This has nothing to do with popping into your Nissan franchise for an old Sunderland-built Micra. It is actually due to independent dealers in Britain and Europe who are offering to supply new and used Japanese specification cars - vehicles with say trim options and alloy wheels.
There are three reasons why the UK has more Japanese imports: value, exclusivity and convenience. Cars are cheaper in Japan and subject to stringent three-yearly MOT requirements, which means they are sold off relatively cheap.
Even allowing for shipping costs, they still undercut equivalent UK specification examples by several-thousand pounds. A Mazda MX5 on the used-car market in the UK, for example, will not go for less than pounds 8,000-pounds 9,000, whereas a Japanese version, badged as a Eunos Roadster, can start at pounds 6,000.
Specifications are likely to be higher as Japanese summers demand air conditioning as a minimum. British buyers are no doubt interested because Japanese models have right-hand drive and have never been officially imported.
Manufacturers claim that ensuring a small batch of usually high-performance models - which complies with official approval regulations for sale in the UK - is prohibitively expensive. Therefore the only way to get behind the steering wheel of a Toyota Lexus Soarer, Subaru Impreza WRX or Mitsubishi Lancer Evolution is to buy a grey import.
The disadvantages are few but include radios unable to pick up many British FM radio stations, incorrect engine emissions and lower car-security levels.
ABS, the country's leading vehicle inspection and valuation service, has appraised so many grey imports that it recently released a technical- information sheet detailing exactly what to look for. Technically a vehicle more than three-year's-old will have to pass an MOT and will need its kilometer speedometer changed to miles-per-hour.
Indicator side repeaters may need to be installed, light cover colours changed; a dim-dip facility fitted and the rear-fog light repositioned or fitted. Numberplate mountings are often too small for rectangular UK plates and although Japanese emissions' regulations are more stringent, engine modifications may be required due to the differences in fuel content.
Also the original distance recorder may be missing and replaced by a zero mileometer and if import duty and VAT has not been paid UK buyers may find themselves liable.
As the maximum speed in Japan is 55mph, the suspension setting, tyre ratings and brake compounds may not be able to cope with high-speed motoring.

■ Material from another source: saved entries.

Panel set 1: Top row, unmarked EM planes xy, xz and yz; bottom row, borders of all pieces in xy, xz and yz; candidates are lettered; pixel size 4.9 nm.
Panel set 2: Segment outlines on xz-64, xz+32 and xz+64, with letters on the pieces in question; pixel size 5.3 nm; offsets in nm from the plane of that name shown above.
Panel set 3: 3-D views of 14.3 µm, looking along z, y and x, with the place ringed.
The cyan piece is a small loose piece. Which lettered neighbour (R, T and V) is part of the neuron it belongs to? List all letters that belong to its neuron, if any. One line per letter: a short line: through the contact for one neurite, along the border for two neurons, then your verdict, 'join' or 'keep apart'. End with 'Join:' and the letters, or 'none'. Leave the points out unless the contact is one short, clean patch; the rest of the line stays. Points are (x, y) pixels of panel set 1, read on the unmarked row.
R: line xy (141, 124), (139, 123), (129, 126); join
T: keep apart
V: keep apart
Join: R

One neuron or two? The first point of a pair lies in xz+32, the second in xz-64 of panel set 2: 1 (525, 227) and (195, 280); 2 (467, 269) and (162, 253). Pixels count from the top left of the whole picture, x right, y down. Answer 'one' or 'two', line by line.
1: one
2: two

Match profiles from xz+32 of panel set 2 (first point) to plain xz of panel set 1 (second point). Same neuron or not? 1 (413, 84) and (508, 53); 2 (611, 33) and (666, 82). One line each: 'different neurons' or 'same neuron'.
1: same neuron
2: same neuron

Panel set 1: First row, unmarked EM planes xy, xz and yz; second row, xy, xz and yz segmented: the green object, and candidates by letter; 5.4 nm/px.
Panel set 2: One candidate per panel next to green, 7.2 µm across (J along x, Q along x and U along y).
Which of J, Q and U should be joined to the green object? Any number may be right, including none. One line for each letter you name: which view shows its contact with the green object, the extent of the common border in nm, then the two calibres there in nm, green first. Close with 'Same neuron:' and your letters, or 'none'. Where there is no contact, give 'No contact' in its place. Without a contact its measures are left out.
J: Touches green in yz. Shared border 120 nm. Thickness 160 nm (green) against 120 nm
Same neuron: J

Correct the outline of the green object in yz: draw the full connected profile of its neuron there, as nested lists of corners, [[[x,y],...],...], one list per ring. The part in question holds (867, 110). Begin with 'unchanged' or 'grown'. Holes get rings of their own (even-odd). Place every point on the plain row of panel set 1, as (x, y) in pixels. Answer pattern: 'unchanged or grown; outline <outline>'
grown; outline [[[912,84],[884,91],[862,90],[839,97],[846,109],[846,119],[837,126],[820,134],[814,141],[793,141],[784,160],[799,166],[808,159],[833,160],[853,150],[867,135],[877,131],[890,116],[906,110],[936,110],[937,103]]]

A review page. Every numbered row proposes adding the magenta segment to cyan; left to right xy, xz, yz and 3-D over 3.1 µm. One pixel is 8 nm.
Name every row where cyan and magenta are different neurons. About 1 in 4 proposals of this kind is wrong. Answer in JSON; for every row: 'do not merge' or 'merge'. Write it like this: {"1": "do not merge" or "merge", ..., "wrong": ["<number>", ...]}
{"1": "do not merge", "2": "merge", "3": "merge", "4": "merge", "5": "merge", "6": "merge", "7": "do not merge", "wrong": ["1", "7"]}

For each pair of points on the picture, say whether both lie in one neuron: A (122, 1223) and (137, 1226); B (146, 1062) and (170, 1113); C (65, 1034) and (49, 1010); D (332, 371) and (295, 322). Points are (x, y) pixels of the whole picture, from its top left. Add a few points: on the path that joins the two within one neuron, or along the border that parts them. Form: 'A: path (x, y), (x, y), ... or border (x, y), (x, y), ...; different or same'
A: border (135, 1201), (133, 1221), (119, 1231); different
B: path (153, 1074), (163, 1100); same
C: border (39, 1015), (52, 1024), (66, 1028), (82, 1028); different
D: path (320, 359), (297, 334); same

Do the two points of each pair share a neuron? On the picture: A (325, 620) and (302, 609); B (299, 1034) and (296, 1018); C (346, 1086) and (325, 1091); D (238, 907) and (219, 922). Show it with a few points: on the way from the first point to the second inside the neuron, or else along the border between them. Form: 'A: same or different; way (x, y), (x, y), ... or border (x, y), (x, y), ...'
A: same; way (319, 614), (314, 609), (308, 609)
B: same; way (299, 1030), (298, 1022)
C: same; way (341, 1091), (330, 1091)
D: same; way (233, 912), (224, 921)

If there is any service history it will be written in Japanese. It is, however, possible to trace imported cars to Holland or Dublin where they may have been stored before being auctioned. Ireland's temporary registration system effectively avoids Europe's approval laws which requires strict technical standards for official imports.
From there, a UK buyer could import a vehicle side-stepping approval requirements. Windsor Motor Auction, north of Dublin, holds several weekly sales as does Mototec, near the port. At least there it is possible to see the cars as they are, which can include transit damage.
It is possible to undercut a UK dealer price by anything from pounds 1,000 to pounds 5,000. However, if a buyer's bid is successful there are no warranties. Arranging insurance and registration takes up to a week which means two trips to Dublin. So there are risks. Alternatively you can buy in the UK. One specialist dealer has been trying to improve the image of the trade and all independent retailers by forming the British Independent Motor Trade Association (Bimta).
Roland Dane has a vested interest, his company Park Lane has been operating for more than 12 years through offices in the Far East, Ireland and the UK. It is said to be the UK's largest importer of new and used vehicles. Through Bimta, Dane is fighting against a recent Department of Transport decision - brought on by lobbying manufacturers keen to protect their market - which limits importers bringing in more than 50 cars of any one type in a year.
"The market has to be more open," Dane says. "At the moment we are restricted which ultimately means less of our money goes to the exchequer, whilst those in Holland and Ireland continue to benefit."
So will these cars continue to be imported? "Of course. The public wants these cars as they are fed up with high UK prices. There is something very odd about a British-made Primera which sells for pounds 16,000 in the UK, but just pounds 10,600 in Japan," Dane says. There is a lot to be said for turning Japanese. But just like buying any used car, it pays to be careful.